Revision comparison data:
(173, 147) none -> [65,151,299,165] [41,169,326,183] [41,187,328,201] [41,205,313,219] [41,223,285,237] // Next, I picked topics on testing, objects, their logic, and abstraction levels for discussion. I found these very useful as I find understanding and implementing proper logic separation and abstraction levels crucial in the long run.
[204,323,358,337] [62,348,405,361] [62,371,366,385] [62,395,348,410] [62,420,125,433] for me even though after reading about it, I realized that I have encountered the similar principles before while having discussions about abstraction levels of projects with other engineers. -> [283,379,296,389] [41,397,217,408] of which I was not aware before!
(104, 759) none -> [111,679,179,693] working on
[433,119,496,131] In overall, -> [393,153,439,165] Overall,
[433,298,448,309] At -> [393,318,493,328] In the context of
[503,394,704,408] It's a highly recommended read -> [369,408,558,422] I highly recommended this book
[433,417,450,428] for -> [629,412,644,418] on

* _PROBLEM STATEMENT_
Every record listed above needs to be written out again exactly.

* _ANSWER BOX_
(173, 147) none -> [65,151,299,165] [41,169,326,183] [41,187,328,201] [41,205,313,219] [41,223,285,237] // Next, I picked topics on testing, objects, their logic, and abstraction levels for discussion. I found these very useful as I find understanding and implementing proper logic separation and abstraction levels crucial in the long run.
[204,323,358,337] [62,348,405,361] [62,371,366,385] [62,395,348,410] [62,420,125,433] for me even though after reading about it, I realized that I have encountered the similar principles before while having discussions about abstraction levels of projects with other engineers. -> [283,379,296,389] [41,397,217,408] of which I was not aware before!
(104, 759) none -> [111,679,179,693] working on
[433,119,496,131] In overall, -> [393,153,439,165] Overall,
[433,298,448,309] At -> [393,318,493,328] In the context of
[503,394,704,408] It's a highly recommended read -> [369,408,558,422] I highly recommended this book
[433,417,450,428] for -> [629,412,644,418] on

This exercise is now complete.